The previous passages were written as literally as I am capable. Every word is used in its common sense form. I’ve tried to write this for the benefit of the body of people that are struggling with this difficult subject.

Honestly, there are better ways to understanding this than reading about it. Asking questions of your beliefs is the quickest (and only way that I know) of making sense of it. “Is that absolutely true?” is perhaps the king of those questions.

Einstein – The Beauty of the Mysterious

28 Aug

“The most beautiful thing we can experience is the mysterious. It is the source of all true art and science. He to whom this emotion is a stranger, who can no longer pause to wonder and stand rapt in awe, is as good as dead: his eyes are closed.

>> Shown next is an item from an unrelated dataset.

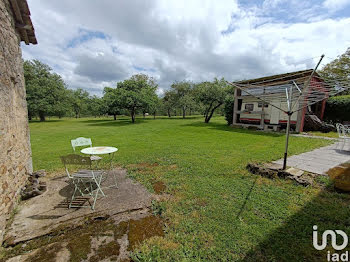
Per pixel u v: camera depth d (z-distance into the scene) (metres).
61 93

This insight into the mystery of life, coupled though it be with fear, has also given rise to religion. To know that what is impenetrable to us really exists, manifesting itself as the highest wisdom and the most radiant beauty which our dull faculties and comprehend only in their most primitive forms – this knowledge, this feeling, is at the center of true religiousness. In this sense, and this sense only, I belong in the ranks of devoutly religious men. It is enough for me to contemplate the mystery of conscious life perpetuating itself through all eternity, to reflect upon the marvelous structure of the universe which we can dimly perceive, and to try humbly to comprehend even an infinitesimal part of the intelligence manifested in nature.”

-Albert Einstein, an essay in Living Philosophies (New York: Simon and Schuster, 1937), pp. 3-7, bold added


I stand in utter gratitude for this passage, as Einstein’s feelings so reflect my own. The center of my own philosophy could really be centered around the word, “Ask!”

It is always a question that appears when awe over mystery is allowed to enter the mind. It is only complacency that allows any answer to satisfy. And as Einstein faithfully perceives, to that man that does not experience mystery – the man that can account for everything through his favored explanation – his eyes are closed and he is as good as dead.